**Aangeleverde tekst**

#####

Willemijn: ‘We vonden de onderzoeksopzet veelbelovend, zeker dat ook de context van de wet uitgebreid aan bod zou komen. We hadden het idee dat we door deze evaluatie echt een goed en compleet beeld zouden krijgen van hoe de wet in de praktijk werkt.’
En was dit een onderzoek waar kinderrechters halsreikend naar uitkeken, Ellen?
Ellen: ‘Jazeker. Ik heb volgens mij tussendoor ook wel eens contact gehad met Mariëlle, om te vragen wanneer het onderzoek klaar zou zijn. We zaten er echt op te wachten.’
Wat waren de belangrijkste resultaten van het onderzoek?
Mariëlle: ‘Heel in het kort heeft het onderzoek uitgewezen dat de wet niet uitgevoerd kan worden zoals die bedoeld is. De contextfactoren zijn te slecht om het doel te kunnen bereiken van deze wet, namelijk de belangen van kinderen voorop stellen.’
En was dat verrassend?

#####

**Aangeleverde gegevens**

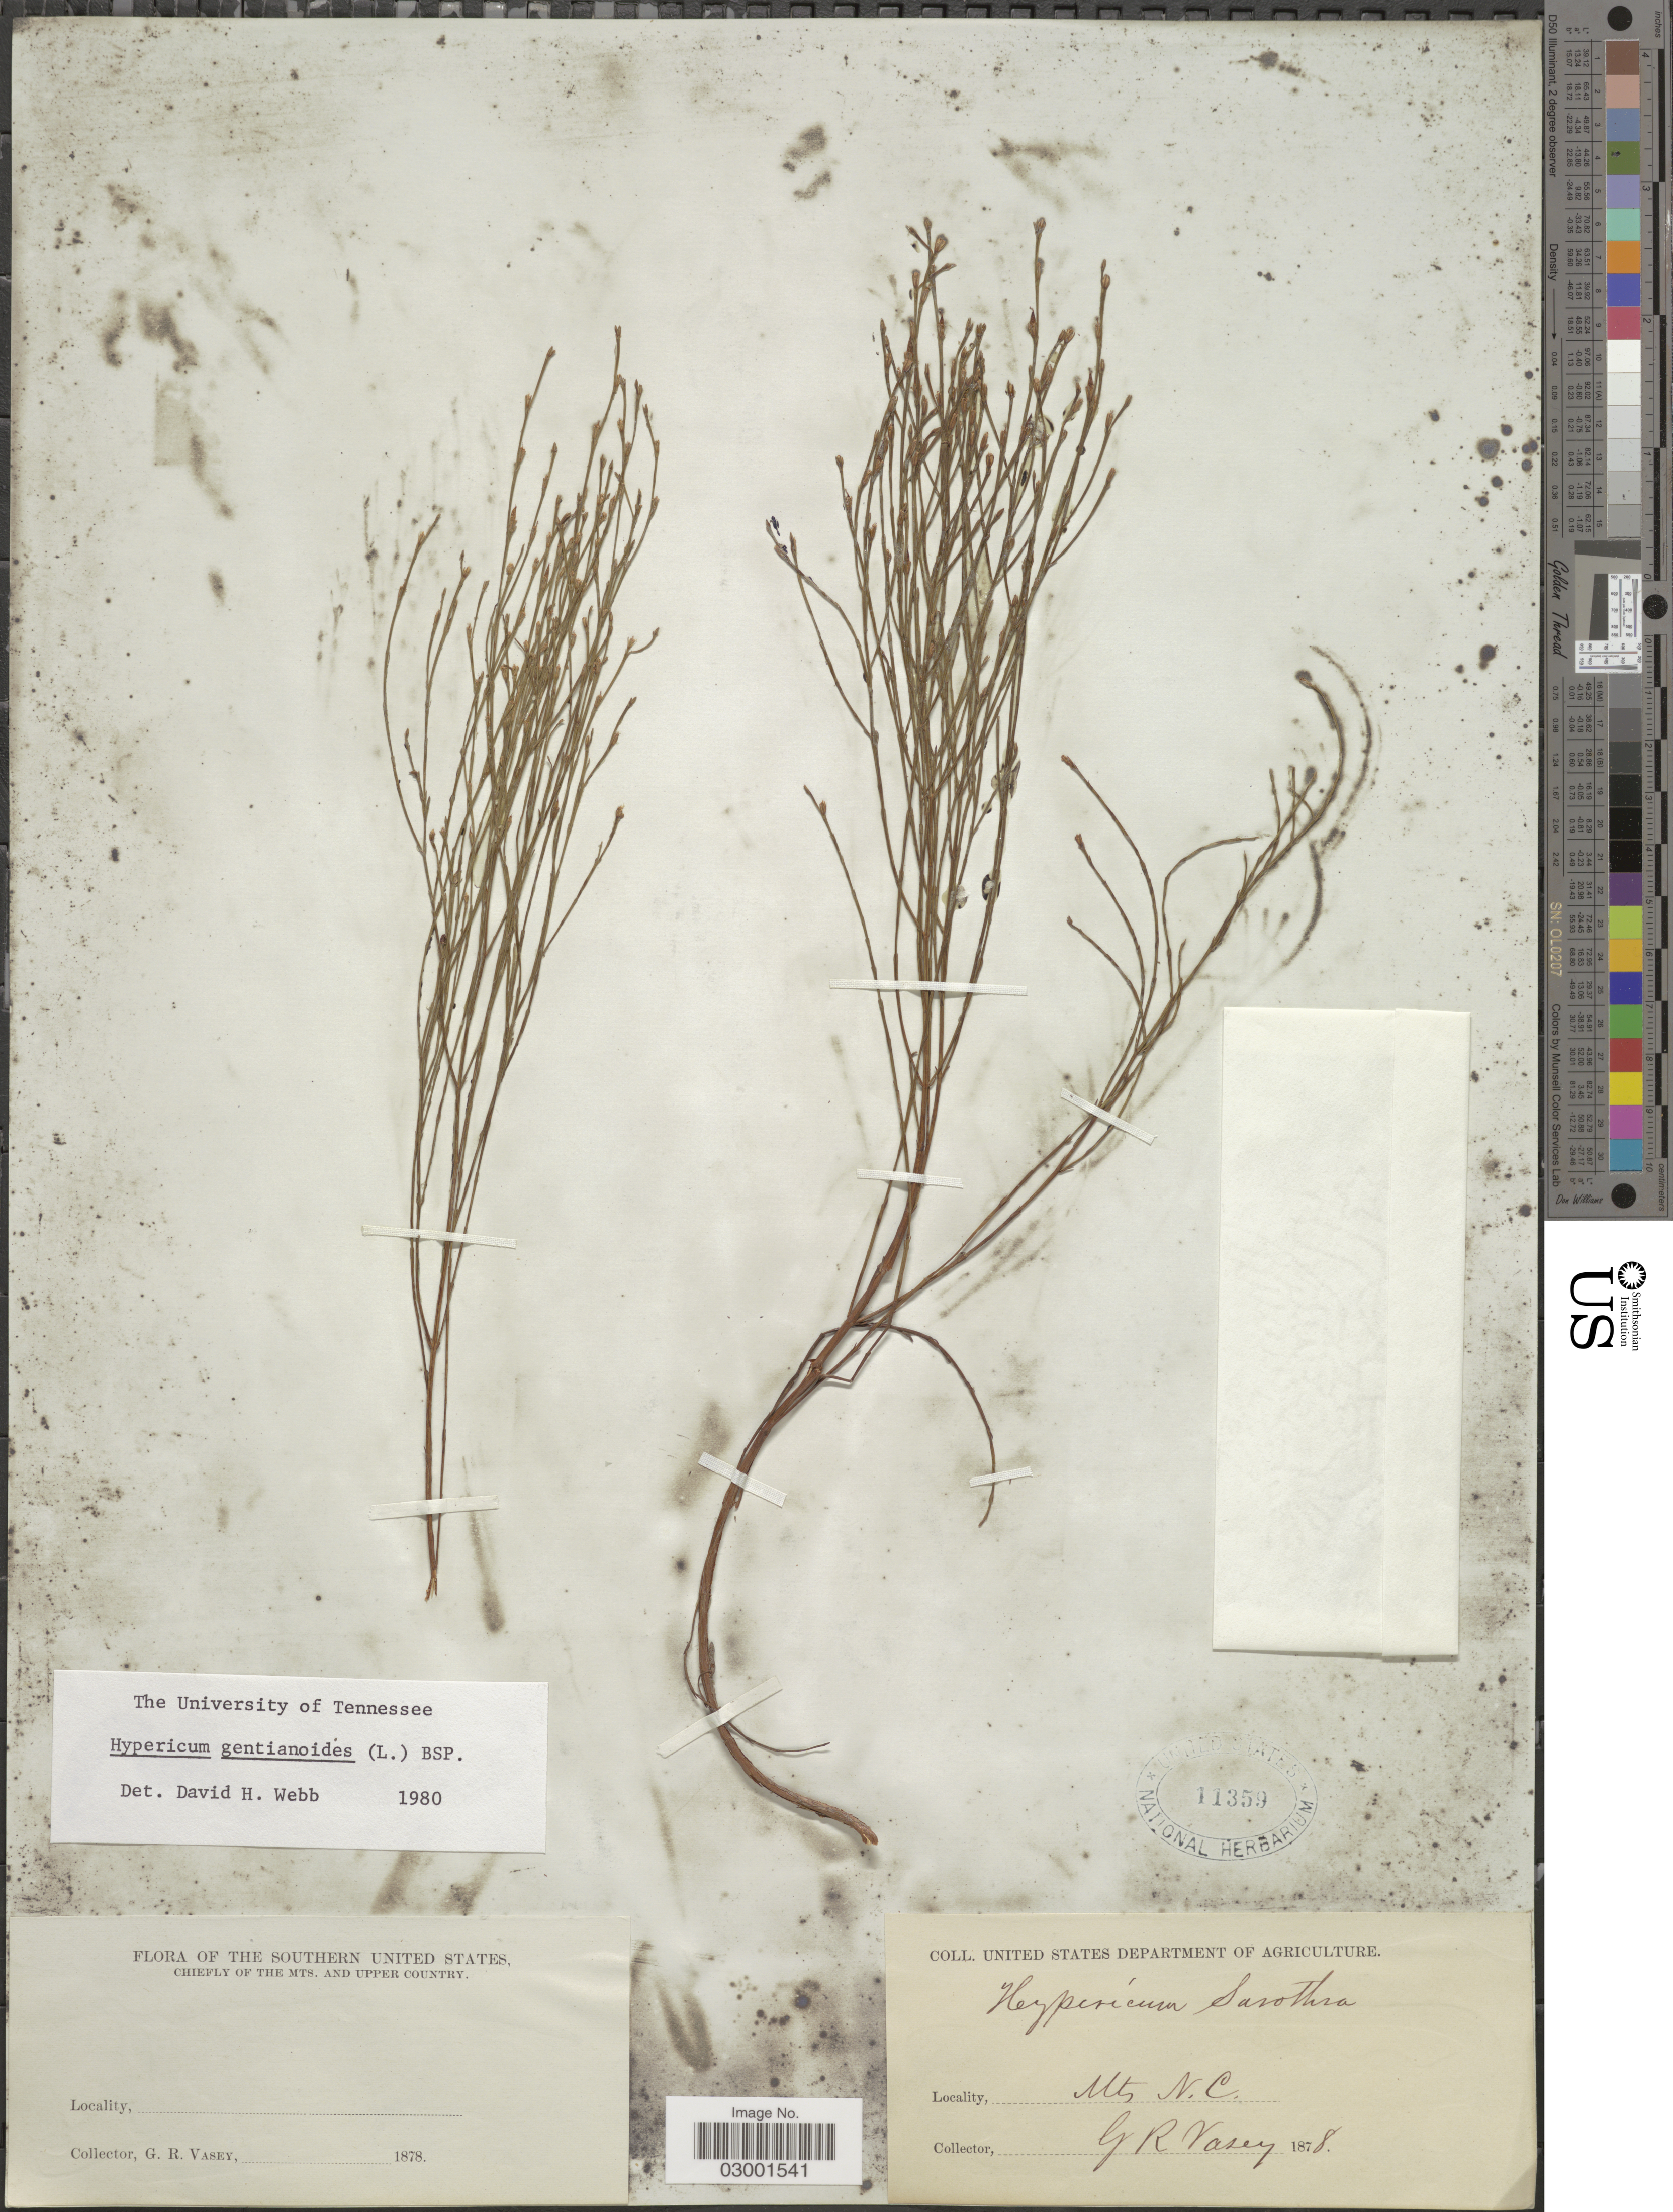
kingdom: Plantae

#####

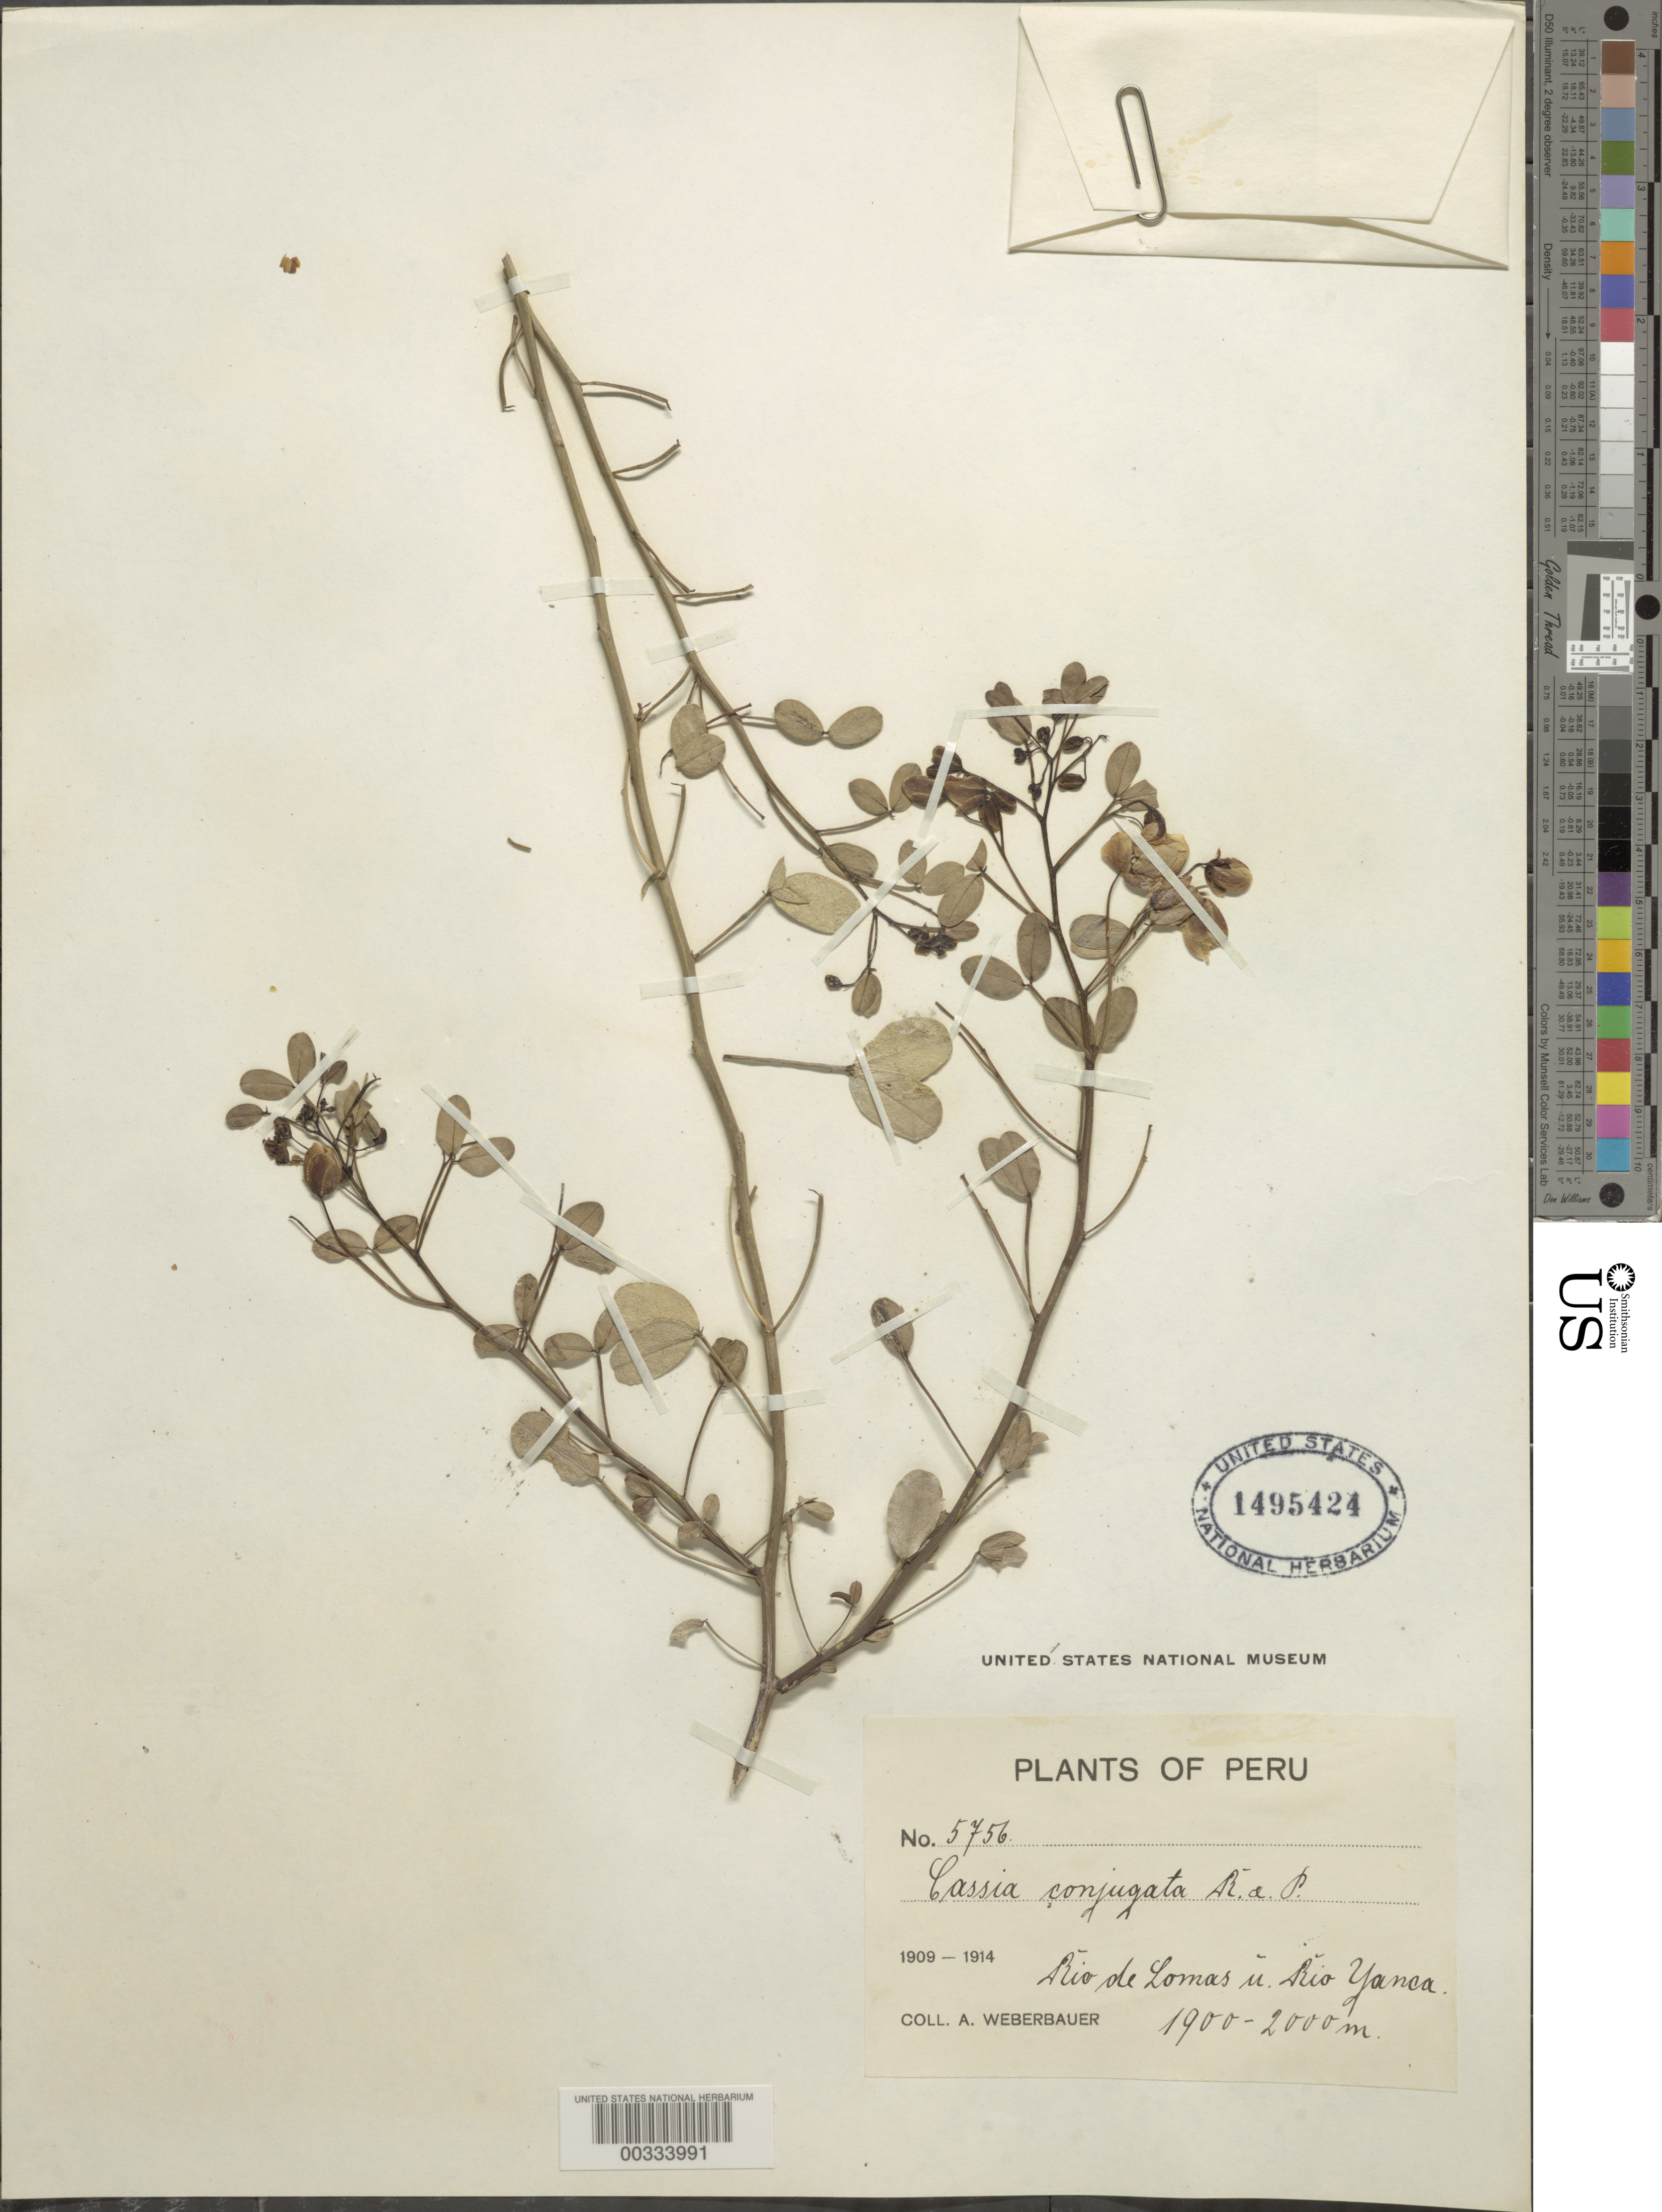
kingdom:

#####

**Opdracht**
Geef het deel van het interview tussen "Ellen: ‘Jazeker. Ik" en "was dat verrassend?", beide inbegrepen, opnieuw weer en wissel daarbij "kinderen" in voor "jongeren".

**Verwachte uitvoer**
Ellen: ‘Jazeker. Ik heb volgens mij tussendoor ook wel eens contact gehad met Mariëlle, om te vragen wanneer het onderzoek klaar zou zijn. We zaten er echt op te wachten.’
Wat waren de belangrijkste resultaten van het onderzoek?
Mariëlle: ‘Heel in het kort heeft het onderzoek uitgewezen dat de wet niet uitgevoerd kan worden zoals die bedoeld is. De contextfactoren zijn te slecht om het doel te kunnen bereiken van deze wet, namelijk de belangen van jongeren voorop stellen.’
En was dat verrassend?